Supplied material:
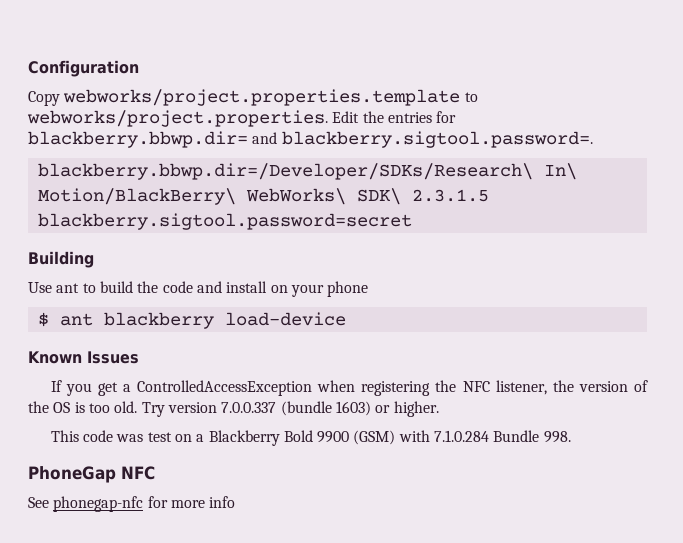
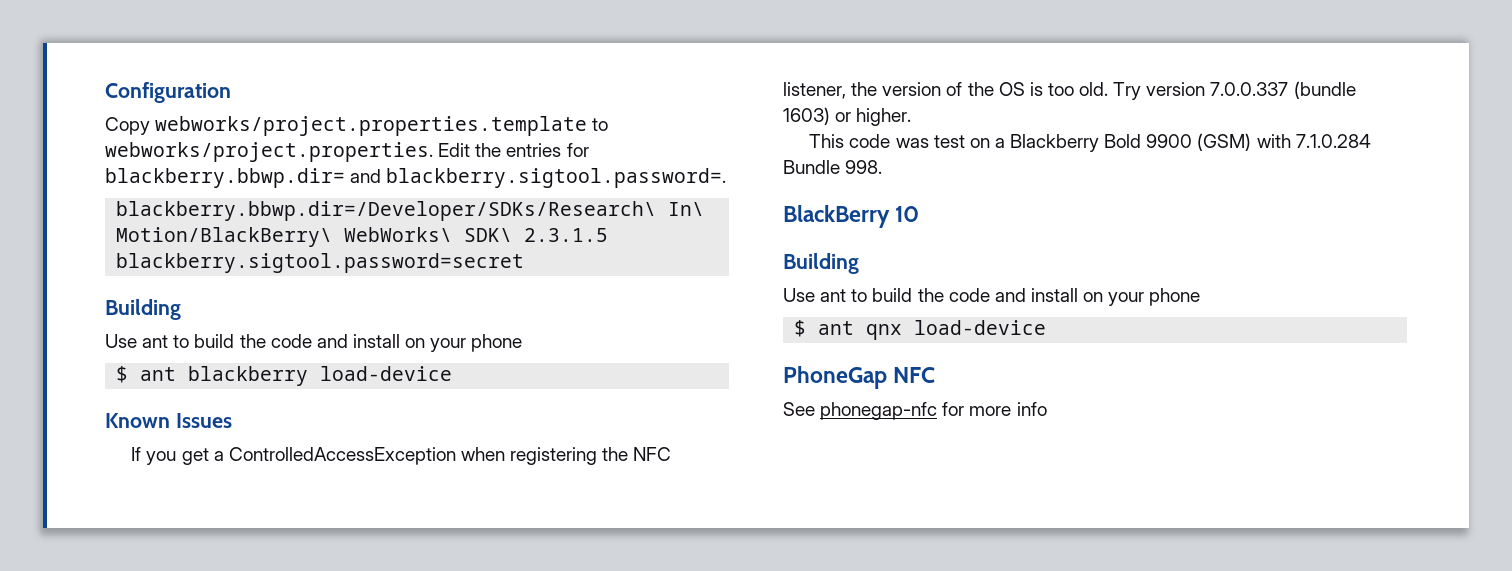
(571, 437) none -> [783,205,920,228] [783,253,859,274] [783,288,1201,306] [794,320,1047,340] // BlackBerry 10 // Building // Use ant to build the code and install on your phone // $ ant qnx load-device

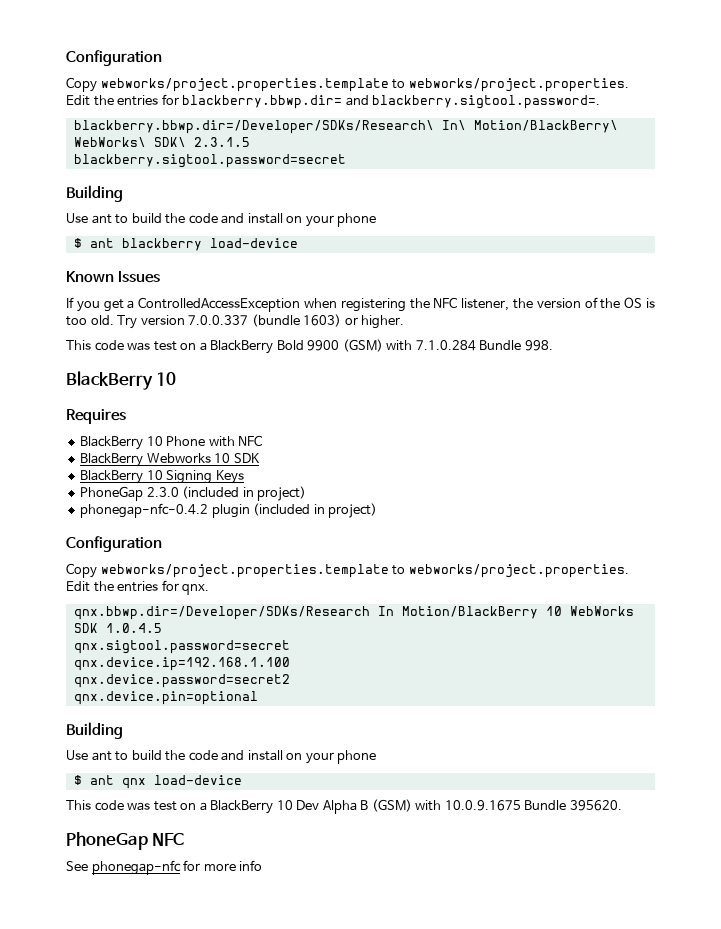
[1010,134,1100,152] Blackberry -> [210,340,274,354] BlackBerry
(920, 214) none -> [66,409,126,424] [80,435,263,450] [80,453,260,467] [80,470,244,484] [80,486,307,501] [80,503,378,518] [66,536,162,552] [66,563,629,578] [66,580,210,595] [73,606,634,620] [73,623,162,633] [73,640,290,654] [73,657,290,671] [73,674,290,688] [73,691,258,705] // Requires // BlackBerry 10 Phone with NFC // BlackBerry Webworks 10 SDK // BlackBerry 10 Signing Keys // PhoneGap 2.3.0 (included in project) // phonegap-nfc-0.4.2 plugin (included in project) // Configuration // Copy webworks/project.properties.template to webworks/project.properties. Edit the entries for qnx. // qnx.bbwp.dir=/Developer/SDKs/Research In Motion/BlackBerry 10 WebWorks SDK 1.0.4.5 // qnx.sigtool.password=secret // qnx.device.ip=192.168.1.100 // qnx.device.password=secret2 // qnx.device.pin=optional
(1047, 327) none -> [66,799,622,814] // This code was test on a BlackBerry 10 Dev Alpha B (GSM) with 10.0.9.1675 Bundle 395620.

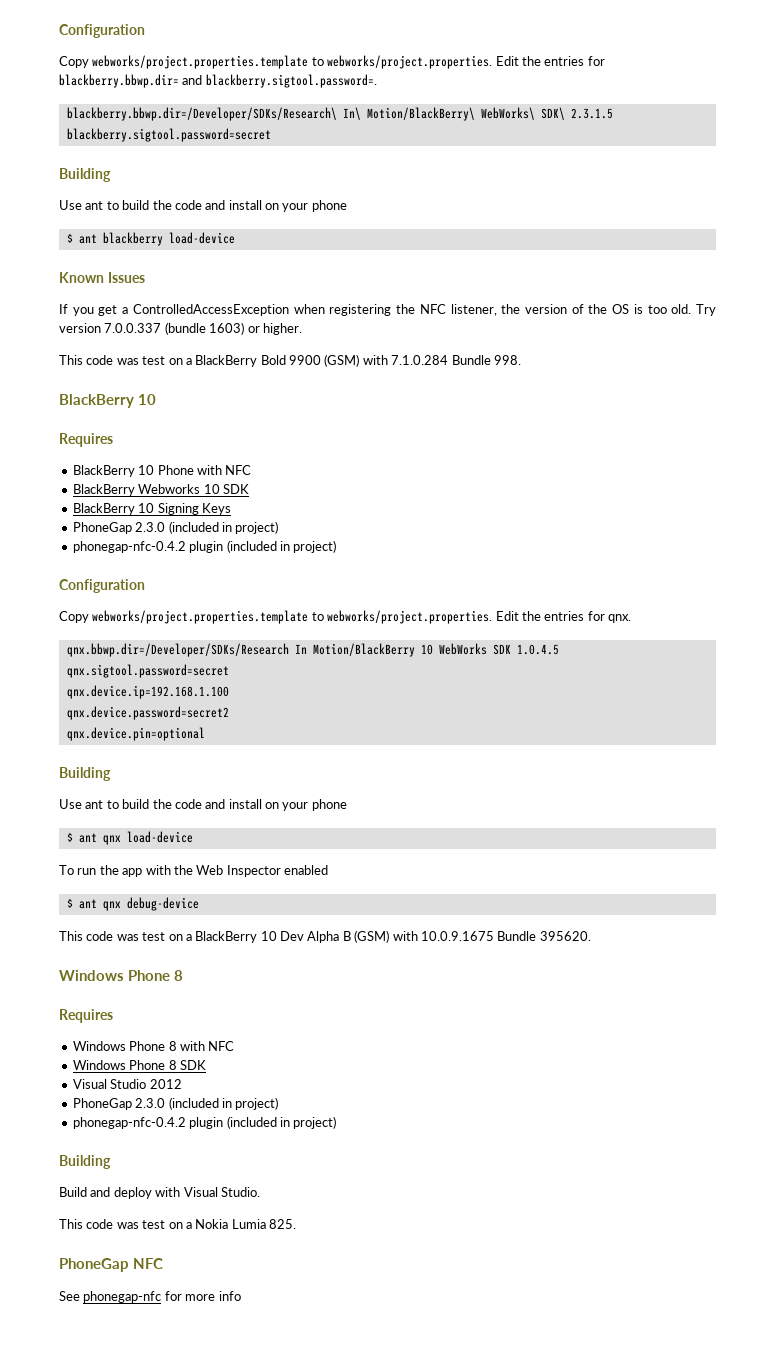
(242, 780) none -> [59,865,328,877] [66,897,199,911] // To run the app with the Web Inspector enabled // $ ant qnx debug-device
(622, 805) none -> [59,970,183,981] [59,1009,113,1023] [72,1041,235,1051] [72,1060,206,1070] [72,1079,182,1089] [72,1097,279,1110] [72,1116,337,1129] [59,1155,111,1169] [59,1187,260,1199] [59,1219,296,1229] // Windows Phone 8 // Requires // Windows Phone 8 with NFC // Windows Phone 8 SDK // Visual Studio 2012 // PhoneGap 2.3.0 (included in project) // phonegap-nfc-0.4.2 plugin (included in project) // Building // Build and deploy with Visual Studio. // This code was test on a Nokia Lumia 825.

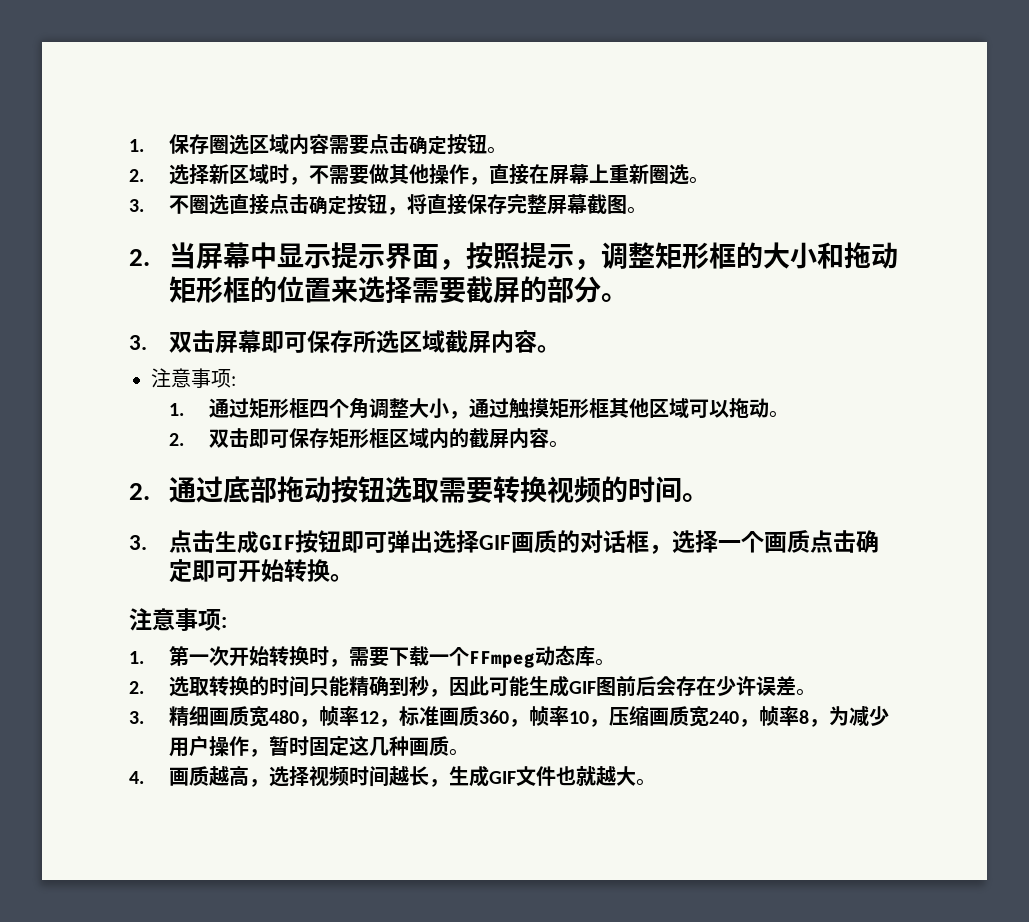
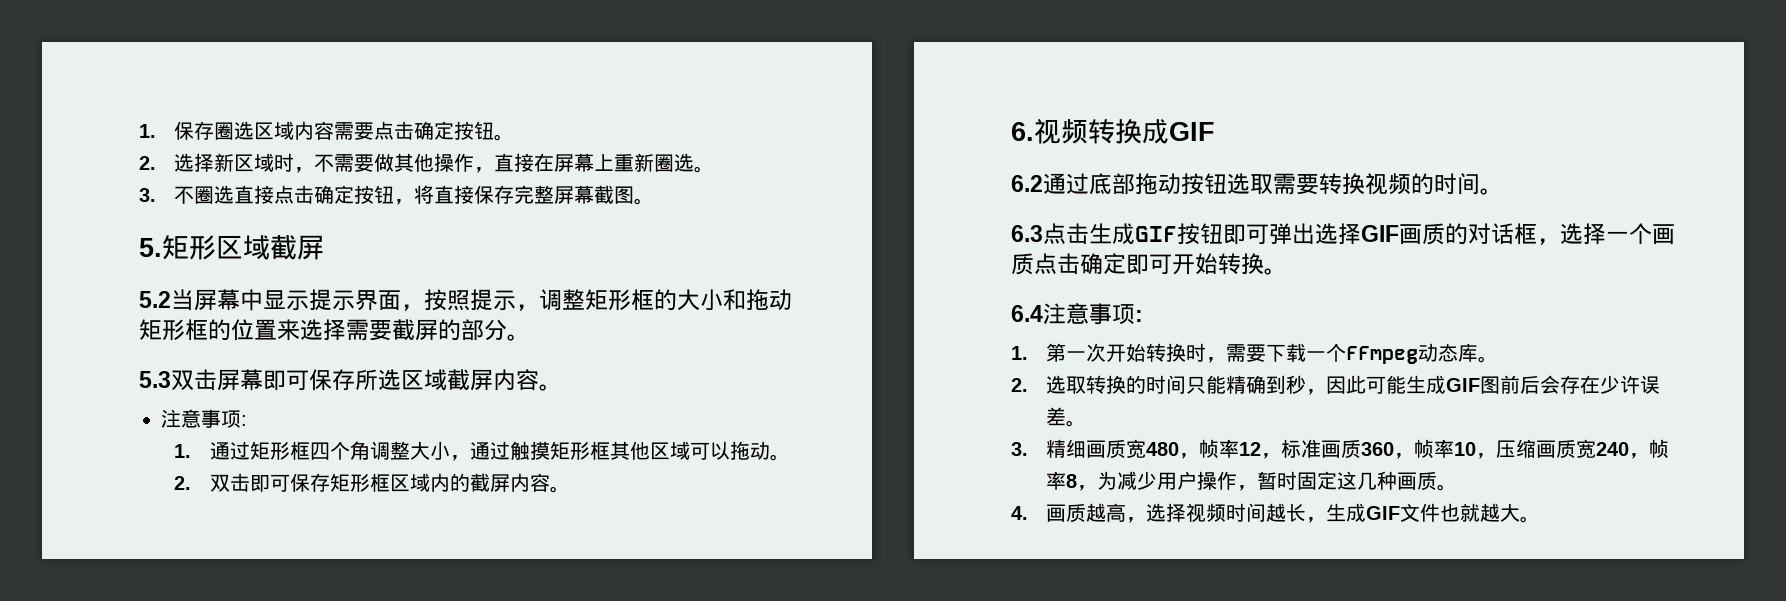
[129,249,150,266] 2. -> [139,235,324,260] [139,291,171,308] 5.矩形区域截屏 // 5.2
[129,335,147,350] 3. -> [139,371,171,388] 5.3
[129,483,150,500] 2. -> [1011,118,1215,144] [1011,175,1043,192] 6.视频转换成GIF // 6.2
[129,535,147,550] 3. -> [1011,225,1043,242] 6.3
(353, 578) none -> [1011,305,1043,322] 6.4

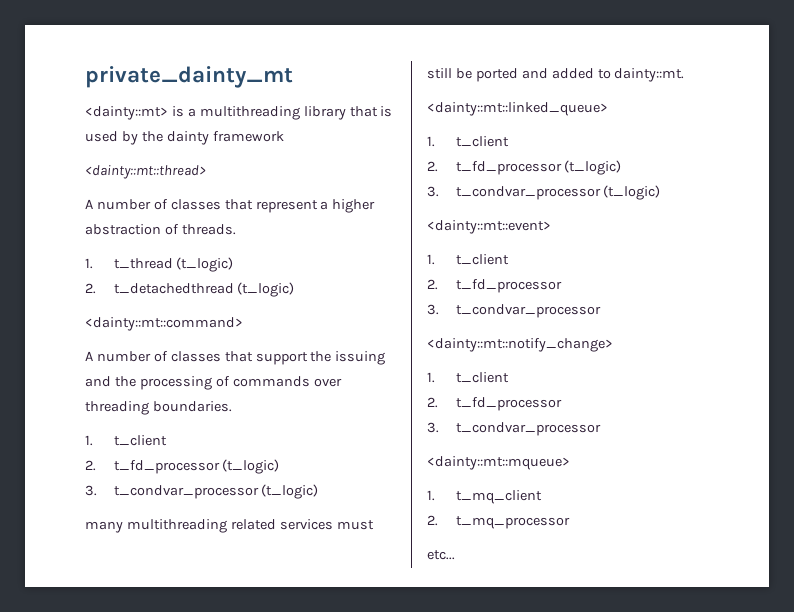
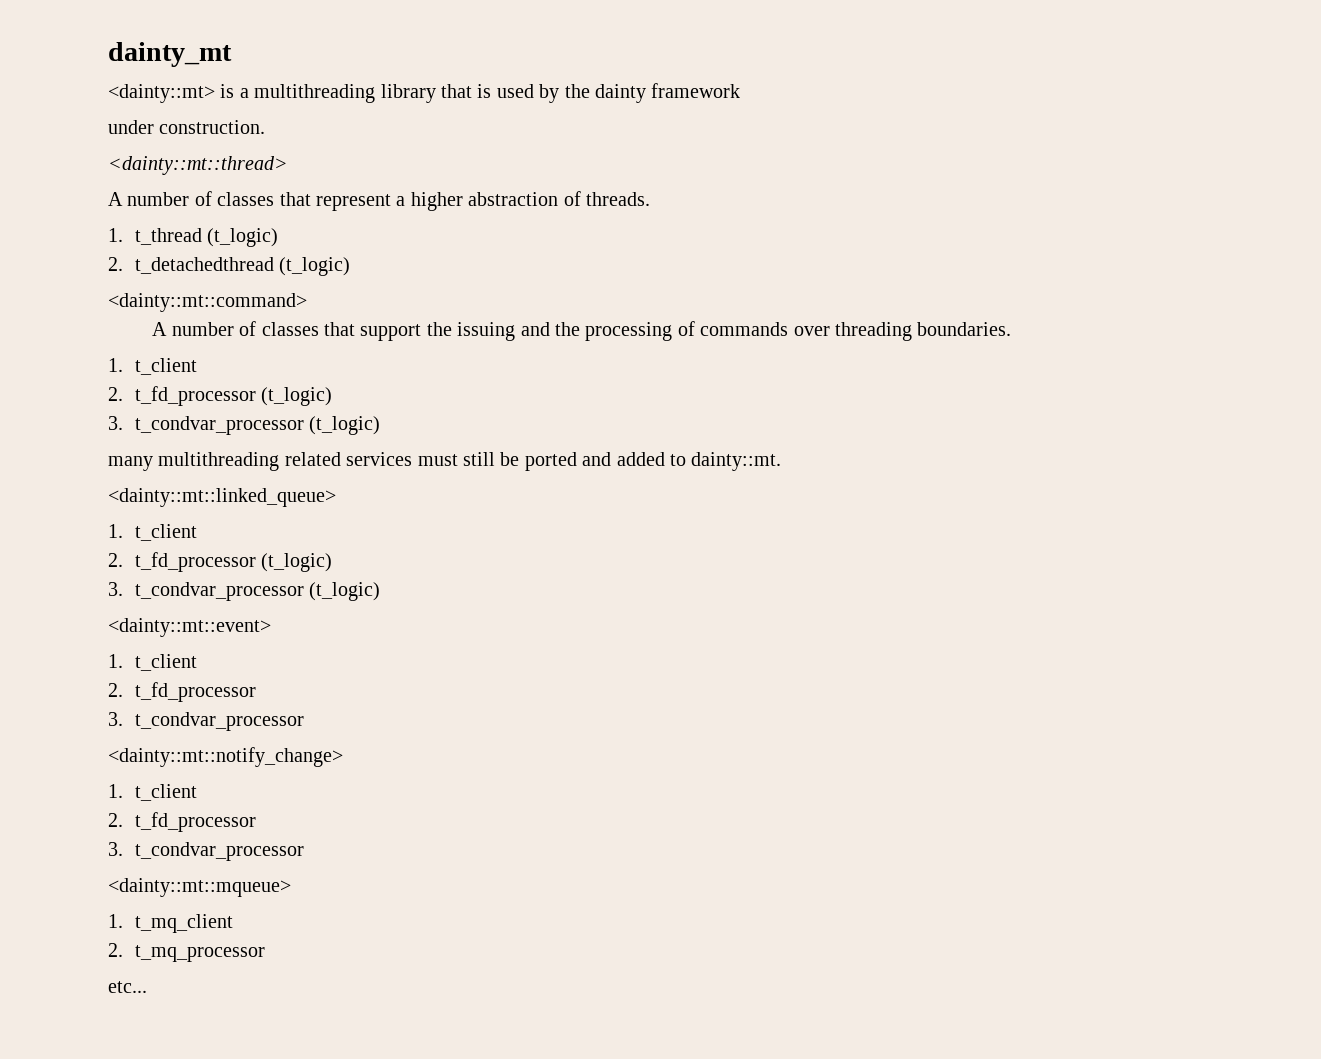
[85,66,293,88] private_dainty_mt -> [108,42,232,67] dainty_mt
(284, 136) none -> [108,120,266,134] // under construction.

Work instructions: Give again, word for word, the line that contains "(622, 805) none" and every line after it through the end of the entries; omit the pictures.

Reply:
(622, 805) none -> [59,970,183,981] [59,1009,113,1023] [72,1041,235,1051] [72,1060,206,1070] [72,1079,182,1089] [72,1097,279,1110] [72,1116,337,1129] [59,1155,111,1169] [59,1187,260,1199] [59,1219,296,1229] // Windows Phone 8 // Requires // Windows Phone 8 with NFC // Windows Phone 8 SDK // Visual Studio 2012 // PhoneGap 2.3.0 (included in project) // phonegap-nfc-0.4.2 plugin (included in project) // Building // Build and deploy with Visual Studio. // This code was test on a Nokia Lumia 825.

[129,249,150,266] 2. -> [139,235,324,260] [139,291,171,308] 5.矩形区域截屏 // 5.2
[129,335,147,350] 3. -> [139,371,171,388] 5.3
[129,483,150,500] 2. -> [1011,118,1215,144] [1011,175,1043,192] 6.视频转换成GIF // 6.2
[129,535,147,550] 3. -> [1011,225,1043,242] 6.3
(353, 578) none -> [1011,305,1043,322] 6.4

[85,66,293,88] private_dainty_mt -> [108,42,232,67] dainty_mt
(284, 136) none -> [108,120,266,134] // under construction.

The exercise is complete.